I would want all new shafts, bearings, and syncros. I pulled mine down, and just fixed what was wrong the first time. Which was the syncros, and bearings, just to get to do it all over again in 6 months. and I think getblown will tell you the same story. SO do it once and do it right. AS far as the idle with the clutch in and out I would say that the ecm is telling the motor it has a load (small as it may be) on it, and giving it more fuel to keep it running. Like when you idle up a hill in a low gear (no thottle at all) and it seems to fuel itself to keep from stalling. It use to be a govenor on the older trucks, but now it's done by the ecm. I will have to wait on that beer for a few years
I removed the transfer case & rear tranny cover and the countershaft is just hanging loose, all the bearings are gone. I wish I could just replace the support bearings, thrust washer, and syncros and put it back together......but I think the snap ring groove at the end of the shaft is gone, but I'm not sure. I've already bought the parts listed above. What do you guys think I should do??
Mine is coming out in a month or two because the third gear synchro is gone. I am gonna just replace it with a fully rebuilt unit. Don't wanna have to pull it twice. I agree with Brian, him and GB5.9 are pulling theirs again because they only replaced what was needing replaced.

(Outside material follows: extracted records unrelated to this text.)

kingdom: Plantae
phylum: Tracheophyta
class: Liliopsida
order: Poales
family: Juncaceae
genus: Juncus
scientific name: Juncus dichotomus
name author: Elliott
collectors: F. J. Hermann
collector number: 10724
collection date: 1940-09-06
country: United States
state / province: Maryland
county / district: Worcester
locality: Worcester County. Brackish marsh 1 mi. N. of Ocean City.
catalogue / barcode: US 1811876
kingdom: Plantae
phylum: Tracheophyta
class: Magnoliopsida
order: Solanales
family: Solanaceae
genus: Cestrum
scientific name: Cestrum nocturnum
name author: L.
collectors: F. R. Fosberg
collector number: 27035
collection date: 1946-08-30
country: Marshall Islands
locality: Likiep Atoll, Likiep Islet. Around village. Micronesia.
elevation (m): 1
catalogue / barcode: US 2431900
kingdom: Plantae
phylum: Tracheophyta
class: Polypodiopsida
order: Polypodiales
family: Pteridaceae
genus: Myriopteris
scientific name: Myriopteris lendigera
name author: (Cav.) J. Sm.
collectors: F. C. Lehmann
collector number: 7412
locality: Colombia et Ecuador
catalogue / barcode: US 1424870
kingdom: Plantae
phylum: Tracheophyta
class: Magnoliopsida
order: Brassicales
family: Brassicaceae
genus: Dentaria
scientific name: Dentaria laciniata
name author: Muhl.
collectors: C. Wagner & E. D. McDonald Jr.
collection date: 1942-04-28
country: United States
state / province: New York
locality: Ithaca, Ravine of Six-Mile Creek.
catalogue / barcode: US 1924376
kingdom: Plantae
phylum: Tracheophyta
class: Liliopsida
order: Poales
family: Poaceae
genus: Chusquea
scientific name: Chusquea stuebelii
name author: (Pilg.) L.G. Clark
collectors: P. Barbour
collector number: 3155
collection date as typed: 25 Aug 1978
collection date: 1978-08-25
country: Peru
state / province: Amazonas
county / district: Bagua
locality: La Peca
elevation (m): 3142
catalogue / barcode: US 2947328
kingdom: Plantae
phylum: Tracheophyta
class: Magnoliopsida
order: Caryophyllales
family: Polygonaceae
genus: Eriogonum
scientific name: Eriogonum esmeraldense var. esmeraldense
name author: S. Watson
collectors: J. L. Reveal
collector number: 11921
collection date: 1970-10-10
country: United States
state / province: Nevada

I'm just trying to get it going for now. I can't afford a new tranny, so I thought I'd just fix it with the parts I have til I can afford a new tranny. Anyone know how to put the rear bearing/thrust washer onto the countershaft?
Try this link. It should take you to an article on changing the tailshaft on an NV4500.
http://www.off-road.com/jeep/projects/jeeptherapy5.htm
Joe
http://www.off-road.com/jeep/projects/jeeptherapy5.htm
Joe
I'm having a rough time getting those bolts off the crossmember! Does anyone know what size the bolts/nuts are? I think the bolts are 13mm but don't know about the nuts. I think I need a long extension to reach the nuts. Is there an easier way?
Having the right tools will help. I used a deep socket on a short extension with an impact gun on one side and a box end wrench on the other side to hold the bolt. Can't remember what sizes. DOH!
It worked slick, and didn't take long at all to remove the bolts. Using an impact wrench is a knuckle saver. If you can borrow one, do it!
Joe
It worked slick, and didn't take long at all to remove the bolts. Using an impact wrench is a knuckle saver. If you can borrow one, do it!